Property practitioner Sarah-Jane Meyer says a drop in your credit score does not mean you have to permanently give up on a good credit score – and future home ownership.

She suggests that one must regularly check their scores from credible credit bureaus online. “This will give you a clear picture of your credit position, highlighting which areas you need to work on to get yourself back to a good credit record.

“Pay off the defaulted debt. This may temporarily worsen your credit score as you will have less money to service other debts. In the long run, though, it will prevent more adverse information on your record. In some cases, defaulting on a loan can still harm a credit report – even after bankruptcy.

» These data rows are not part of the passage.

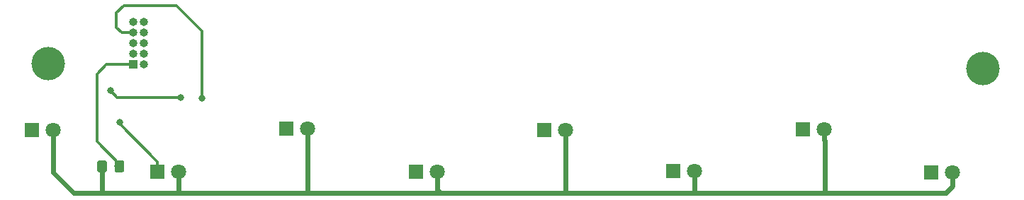
<source format=gbr>
G04 #@! TF.GenerationSoftware,KiCad,Pcbnew,(5.1.2)-2*
G04 #@! TF.CreationDate,2021-01-17T20:54:38+05:30*
G04 #@! TF.ProjectId,VendSensor,56656e64-5365-46e7-936f-722e6b696361,rev?*
G04 #@! TF.SameCoordinates,Original*
G04 #@! TF.FileFunction,Copper,L1,Top*
G04 #@! TF.FilePolarity,Positive*
%FSLAX46Y46*%
G04 Gerber Fmt 4.6, Leading zero omitted, Abs format (unit mm)*
G04 Created by KiCad (PCBNEW (5.1.2)-2) date 2021-01-17 20:54:38*
%MOMM*%
%LPD*%
G04 APERTURE LIST*
%ADD10C,1.800000*%
%ADD11R,1.800000X1.800000*%
%ADD12O,1.000000X1.000000*%
%ADD13R,1.000000X1.000000*%
%ADD14C,0.100000*%
%ADD15C,1.150000*%
%ADD16C,4.000000*%
%ADD17C,0.800000*%
%ADD18C,0.600000*%
%ADD19C,0.300000*%
G04 APERTURE END LIST*
D10*
X146650000Y-50920000D03*
D11*
X144110000Y-50920000D03*
D12*
X65340000Y-38060000D03*
X64070000Y-38060000D03*
X65340000Y-39330000D03*
X64070000Y-39330000D03*
X65340000Y-40600000D03*
X64070000Y-40600000D03*
X65340000Y-41870000D03*
X64070000Y-41870000D03*
X65340000Y-43140000D03*
D13*
X64070000Y-43140000D03*
D14*
G36*
X60694505Y-54651204D02*
G01*
X60718773Y-54654804D01*
X60742572Y-54660765D01*
X60765671Y-54669030D01*
X60787850Y-54679520D01*
X60808893Y-54692132D01*
X60828599Y-54706747D01*
X60846777Y-54723223D01*
X60863253Y-54741401D01*
X60877868Y-54761107D01*
X60890480Y-54782150D01*
X60900970Y-54804329D01*
X60909235Y-54827428D01*
X60915196Y-54851227D01*
X60918796Y-54875495D01*
X60920000Y-54899999D01*
X60920000Y-55800001D01*
X60918796Y-55824505D01*
X60915196Y-55848773D01*
X60909235Y-55872572D01*
X60900970Y-55895671D01*
X60890480Y-55917850D01*
X60877868Y-55938893D01*
X60863253Y-55958599D01*
X60846777Y-55976777D01*
X60828599Y-55993253D01*
X60808893Y-56007868D01*
X60787850Y-56020480D01*
X60765671Y-56030970D01*
X60742572Y-56039235D01*
X60718773Y-56045196D01*
X60694505Y-56048796D01*
X60670001Y-56050000D01*
X60019999Y-56050000D01*
X59995495Y-56048796D01*
X59971227Y-56045196D01*
X59947428Y-56039235D01*
X59924329Y-56030970D01*
X59902150Y-56020480D01*
X59881107Y-56007868D01*
X59861401Y-55993253D01*
X59843223Y-55976777D01*
X59826747Y-55958599D01*
X59812132Y-55938893D01*
X59799520Y-55917850D01*
X59789030Y-55895671D01*
X59780765Y-55872572D01*
X59774804Y-55848773D01*
X59771204Y-55824505D01*
X59770000Y-55800001D01*
X59770000Y-54899999D01*
X59771204Y-54875495D01*
X59774804Y-54851227D01*
X59780765Y-54827428D01*
X59789030Y-54804329D01*
X59799520Y-54782150D01*
X59812132Y-54761107D01*
X59826747Y-54741401D01*
X59843223Y-54723223D01*
X59861401Y-54706747D01*
X59881107Y-54692132D01*
X59902150Y-54679520D01*
X59924329Y-54669030D01*
X59947428Y-54660765D01*
X59971227Y-54654804D01*
X59995495Y-54651204D01*
X60019999Y-54650000D01*
X60670001Y-54650000D01*
X60694505Y-54651204D01*
X60694505Y-54651204D01*
G37*
D15*
X60345000Y-55350000D03*
D14*
G36*
X62744505Y-54651204D02*
G01*
X62768773Y-54654804D01*
X62792572Y-54660765D01*
X62815671Y-54669030D01*
X62837850Y-54679520D01*
X62858893Y-54692132D01*
X62878599Y-54706747D01*
X62896777Y-54723223D01*
X62913253Y-54741401D01*
X62927868Y-54761107D01*
X62940480Y-54782150D01*
X62950970Y-54804329D01*
X62959235Y-54827428D01*
X62965196Y-54851227D01*
X62968796Y-54875495D01*
X62970000Y-54899999D01*
X62970000Y-55800001D01*
X62968796Y-55824505D01*
X62965196Y-55848773D01*
X62959235Y-55872572D01*
X62950970Y-55895671D01*
X62940480Y-55917850D01*
X62927868Y-55938893D01*
X62913253Y-55958599D01*
X62896777Y-55976777D01*
X62878599Y-55993253D01*
X62858893Y-56007868D01*
X62837850Y-56020480D01*
X62815671Y-56030970D01*
X62792572Y-56039235D01*
X62768773Y-56045196D01*
X62744505Y-56048796D01*
X62720001Y-56050000D01*
X62069999Y-56050000D01*
X62045495Y-56048796D01*
X62021227Y-56045196D01*
X61997428Y-56039235D01*
X61974329Y-56030970D01*
X61952150Y-56020480D01*
X61931107Y-56007868D01*
X61911401Y-55993253D01*
X61893223Y-55976777D01*
X61876747Y-55958599D01*
X61862132Y-55938893D01*
X61849520Y-55917850D01*
X61839030Y-55895671D01*
X61830765Y-55872572D01*
X61824804Y-55848773D01*
X61821204Y-55824505D01*
X61820000Y-55800001D01*
X61820000Y-54899999D01*
X61821204Y-54875495D01*
X61824804Y-54851227D01*
X61830765Y-54827428D01*
X61839030Y-54804329D01*
X61849520Y-54782150D01*
X61862132Y-54761107D01*
X61876747Y-54741401D01*
X61893223Y-54723223D01*
X61911401Y-54706747D01*
X61931107Y-54692132D01*
X61952150Y-54679520D01*
X61974329Y-54669030D01*
X61997428Y-54660765D01*
X62021227Y-54654804D01*
X62045495Y-54651204D01*
X62069999Y-54650000D01*
X62720001Y-54650000D01*
X62744505Y-54651204D01*
X62744505Y-54651204D01*
G37*
D15*
X62395000Y-55350000D03*
D10*
X161950000Y-56100000D03*
D11*
X159410000Y-56100000D03*
D10*
X131130000Y-55940000D03*
D11*
X128590000Y-55940000D03*
D10*
X115720000Y-51010000D03*
D11*
X113180000Y-51010000D03*
D10*
X100360000Y-55980000D03*
D11*
X97820000Y-55980000D03*
D10*
X84850000Y-50830000D03*
D11*
X82310000Y-50830000D03*
D10*
X69510000Y-55970000D03*
D11*
X66970000Y-55970000D03*
D10*
X54500000Y-50970000D03*
D11*
X51960000Y-50970000D03*
D16*
X165620000Y-43620000D03*
X53870000Y-43030000D03*
D17*
X72270000Y-47210000D03*
X69775000Y-47085000D03*
X61370000Y-46300000D03*
X62420000Y-50090000D03*
D18*
X54500000Y-56080000D02*
X54500000Y-50970000D01*
X161950000Y-57700000D02*
X161150000Y-58500000D01*
X161950000Y-56100000D02*
X161950000Y-57700000D01*
X161150000Y-58500000D02*
X159550000Y-58500000D01*
X159550000Y-58500000D02*
X159540000Y-58510000D01*
X56930000Y-58510000D02*
X54500000Y-56080000D01*
X146690000Y-52232792D02*
X146690000Y-58510000D01*
X146650000Y-52192792D02*
X146690000Y-52232792D01*
X146650000Y-50920000D02*
X146650000Y-52192792D01*
X159540000Y-58510000D02*
X146690000Y-58510000D01*
X131130000Y-58310000D02*
X131330000Y-58510000D01*
X131130000Y-55940000D02*
X131130000Y-58310000D01*
X146690000Y-58510000D02*
X131330000Y-58510000D01*
X115720000Y-58300000D02*
X115510000Y-58510000D01*
X115720000Y-51010000D02*
X115720000Y-58300000D01*
X131330000Y-58510000D02*
X115510000Y-58510000D01*
X100360000Y-58140000D02*
X100730000Y-58510000D01*
X100360000Y-55980000D02*
X100360000Y-58140000D01*
X115510000Y-58510000D02*
X100730000Y-58510000D01*
X84850000Y-58260000D02*
X85100000Y-58510000D01*
X84850000Y-50830000D02*
X84850000Y-58260000D01*
X100730000Y-58510000D02*
X85100000Y-58510000D01*
X69510000Y-58310000D02*
X69710000Y-58510000D01*
X69510000Y-55970000D02*
X69510000Y-58310000D01*
X85100000Y-58510000D02*
X69710000Y-58510000D01*
X60345000Y-58445000D02*
X60280000Y-58510000D01*
X60345000Y-55350000D02*
X60345000Y-58445000D01*
X69710000Y-58510000D02*
X60280000Y-58510000D01*
X60280000Y-58510000D02*
X56930000Y-58510000D01*
D19*
X62690000Y-39330000D02*
X64070000Y-39330000D01*
X72270000Y-47210000D02*
X72270000Y-39160000D01*
X72270000Y-39160000D02*
X69200000Y-36090000D01*
X69200000Y-36090000D02*
X62950000Y-36090000D01*
X62950000Y-36090000D02*
X62070000Y-36970000D01*
X62070000Y-36970000D02*
X62070000Y-38710000D01*
X62070000Y-38710000D02*
X62690000Y-39330000D01*
X62155000Y-47085000D02*
X61370000Y-46300000D01*
X69775000Y-47085000D02*
X62155000Y-47085000D01*
X66970000Y-54770000D02*
X62470000Y-50270000D01*
X66970000Y-55970000D02*
X66970000Y-54770000D01*
X62470000Y-50270000D02*
X62470000Y-50070000D01*
X64070000Y-43140000D02*
X63270000Y-43140000D01*
X63270000Y-43140000D02*
X60840000Y-43140000D01*
X60840000Y-43140000D02*
X59710000Y-44270000D01*
X59710000Y-44270000D02*
X59710000Y-52340000D01*
X59710000Y-52340000D02*
X62490000Y-55120000D01*
M02*

</source>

This can happen with debts such as student loans and child support. So, if you default, it’s still best to pay off the debt, even if you’re late.”

Other ways to bring your credit score back to life.

  • Create a more favourable debt-to-limit ratio by paying down debt overall. This is a great way to get a better credit record while getting rid of the debt that made you default in the first place. It can also help you get into better financial shape when it comes to savings.
  • No matter how tempting it sounds, do not take out several small-limit credit cards. More credit cards in your name can give you a slightly higher credit score, because of the higher debt-to-limit ratio. But this only works if you can service the new debt, which you probably can’t at present.
  • Consider getting professional help. A financial adviser should be able to offer guidelines for getting your finances back on track. Debt review should only be considered as a last resort. Going under debt review will negatively affect your credit profile.